Former Councilmember Allan Domb, said the state “100%” does not need to be involved with medical deportations.
"We are a country built on immigrants, laws — and compassion. Although there are only a limited number of circumstances where someone would be deported while medically unable to participate in the legal process deportation requires, I 100% believe we should not be part of any medical deportations,” he said.
He said he’d work with federal and state officials to ensure the practice does not occur in Pennsylvania.
“We need to have a strong, robust and most importantly, fair immigration process — and there's nothing fair about deporting people knowing it means almost certain death because they can't care for themselves due to illness,” Domb concluded.
“No matter your immigration status, every patient deserves life-saving treatment and every family deserves to have full consent over their loved ones’ care,” said Rebecca Rhynhart in a statement to AL DÍA.

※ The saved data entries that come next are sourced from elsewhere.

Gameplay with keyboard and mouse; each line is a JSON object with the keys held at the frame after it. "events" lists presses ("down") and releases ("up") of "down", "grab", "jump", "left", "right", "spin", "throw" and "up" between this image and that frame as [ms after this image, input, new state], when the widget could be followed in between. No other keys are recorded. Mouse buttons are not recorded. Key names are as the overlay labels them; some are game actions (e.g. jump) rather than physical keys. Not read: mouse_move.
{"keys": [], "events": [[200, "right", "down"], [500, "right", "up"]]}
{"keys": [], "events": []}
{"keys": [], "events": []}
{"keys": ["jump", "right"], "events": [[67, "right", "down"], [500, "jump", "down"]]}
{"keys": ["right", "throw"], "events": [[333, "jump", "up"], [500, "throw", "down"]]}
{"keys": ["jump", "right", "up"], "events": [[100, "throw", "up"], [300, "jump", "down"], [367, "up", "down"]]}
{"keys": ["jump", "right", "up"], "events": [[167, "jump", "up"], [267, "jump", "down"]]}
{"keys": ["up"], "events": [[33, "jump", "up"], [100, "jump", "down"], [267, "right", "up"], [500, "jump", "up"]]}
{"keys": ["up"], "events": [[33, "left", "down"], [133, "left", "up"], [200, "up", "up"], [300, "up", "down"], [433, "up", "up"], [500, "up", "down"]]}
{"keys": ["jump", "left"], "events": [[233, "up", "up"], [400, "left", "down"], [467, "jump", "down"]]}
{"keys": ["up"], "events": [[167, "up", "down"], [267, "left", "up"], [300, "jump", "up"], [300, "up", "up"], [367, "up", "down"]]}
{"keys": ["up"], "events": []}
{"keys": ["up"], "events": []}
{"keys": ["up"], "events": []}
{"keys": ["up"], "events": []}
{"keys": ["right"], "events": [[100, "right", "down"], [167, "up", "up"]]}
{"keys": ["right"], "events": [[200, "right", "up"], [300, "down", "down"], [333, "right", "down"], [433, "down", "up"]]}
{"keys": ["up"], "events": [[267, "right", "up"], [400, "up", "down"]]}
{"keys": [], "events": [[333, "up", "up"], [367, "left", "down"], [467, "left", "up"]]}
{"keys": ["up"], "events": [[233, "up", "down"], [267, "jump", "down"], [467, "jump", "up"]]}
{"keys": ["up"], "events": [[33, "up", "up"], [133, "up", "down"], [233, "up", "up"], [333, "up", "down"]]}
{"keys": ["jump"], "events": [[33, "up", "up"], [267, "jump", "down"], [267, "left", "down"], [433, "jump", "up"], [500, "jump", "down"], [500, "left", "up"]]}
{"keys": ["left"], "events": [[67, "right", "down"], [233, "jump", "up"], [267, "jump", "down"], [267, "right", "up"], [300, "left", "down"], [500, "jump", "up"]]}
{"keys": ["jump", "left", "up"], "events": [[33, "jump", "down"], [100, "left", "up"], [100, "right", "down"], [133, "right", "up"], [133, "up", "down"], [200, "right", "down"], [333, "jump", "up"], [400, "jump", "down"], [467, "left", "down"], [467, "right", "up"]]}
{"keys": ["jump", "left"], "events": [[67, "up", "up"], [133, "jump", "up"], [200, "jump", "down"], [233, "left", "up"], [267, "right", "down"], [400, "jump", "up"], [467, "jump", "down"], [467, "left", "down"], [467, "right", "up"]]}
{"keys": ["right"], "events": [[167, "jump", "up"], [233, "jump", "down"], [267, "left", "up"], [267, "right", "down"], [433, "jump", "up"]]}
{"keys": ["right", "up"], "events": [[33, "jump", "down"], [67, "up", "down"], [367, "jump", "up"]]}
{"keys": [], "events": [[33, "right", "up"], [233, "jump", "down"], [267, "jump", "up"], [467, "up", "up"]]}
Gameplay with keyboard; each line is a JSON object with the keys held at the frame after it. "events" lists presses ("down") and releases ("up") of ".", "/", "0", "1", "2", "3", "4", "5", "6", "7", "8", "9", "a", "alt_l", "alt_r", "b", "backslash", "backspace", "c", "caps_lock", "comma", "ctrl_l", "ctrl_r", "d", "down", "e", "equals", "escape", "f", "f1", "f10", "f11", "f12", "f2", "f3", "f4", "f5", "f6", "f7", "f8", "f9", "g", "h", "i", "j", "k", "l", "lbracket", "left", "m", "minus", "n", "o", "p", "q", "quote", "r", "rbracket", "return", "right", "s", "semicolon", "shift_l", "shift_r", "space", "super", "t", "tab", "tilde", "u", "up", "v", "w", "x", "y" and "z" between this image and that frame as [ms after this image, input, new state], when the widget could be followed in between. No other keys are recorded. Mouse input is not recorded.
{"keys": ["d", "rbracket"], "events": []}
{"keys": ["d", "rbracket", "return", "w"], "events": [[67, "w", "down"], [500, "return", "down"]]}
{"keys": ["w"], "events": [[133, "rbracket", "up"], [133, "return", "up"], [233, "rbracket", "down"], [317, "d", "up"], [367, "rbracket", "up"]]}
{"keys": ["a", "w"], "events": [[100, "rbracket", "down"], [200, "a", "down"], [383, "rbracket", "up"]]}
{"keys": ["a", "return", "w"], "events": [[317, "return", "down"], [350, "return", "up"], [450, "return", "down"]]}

She called medical deportations “inhumane” and said they should not be occurring today. One of few favorites for the Mayor’s job, she said it should be a first-term priority to take action that would prevent this from happening again.
“This practice may also be unlawful given that the federal government is the only entity with legal authority to forcibly relocate individuals,” she said.
The former City Controller added she’d work with local policymakers, advocacy groups, and experts on this issue to determine what roles and authority to play as mayor to end this practice in the first year of her administration.
She told AL DÍA, she supports the measures put forth by City Council to protect and inform families of their rights “in scenarios where they or their loved ones may end up at risk of medical deportation.”
“We should be connecting families who may be subject to this practice with resources to navigate or prevent this from happening by partnering with experts and advocacy organizations focused on this issue,” she said.
Rhynhart named the families and patients who are at risk of being impacted by this policy, as the most central stakeholders within this issue, and praised the work of the several organizations and community groups involved with preventing this practice, while calling on the federal government to use their “greatest power” and intervene.
“I view organizations and community groups advocating for more humane immigration policy as valuable allies in this conversation as well as local policymakers on city council who I would like to work with on advancing helpful policy in our city to protect the rights of individuals who may be targets of this practice,” Rhynhart said. “I view state and federal policymakers as having the greatest power to make an impact on putting an end to this issue.”
She concluded that health care providers and facilities are also crucial stakeholders and collaborators in order to determine how to best work together to prevent medical deportations.
“An additional stakeholder includes the companies that profit from and facilitate this immoral and unlawful practice when patients and their families do not consent and are subject to forcible relocation,” she said.
Other candidates, Amen Brown and Jeff Brown, did not return multiple comment requests from AL DÍA.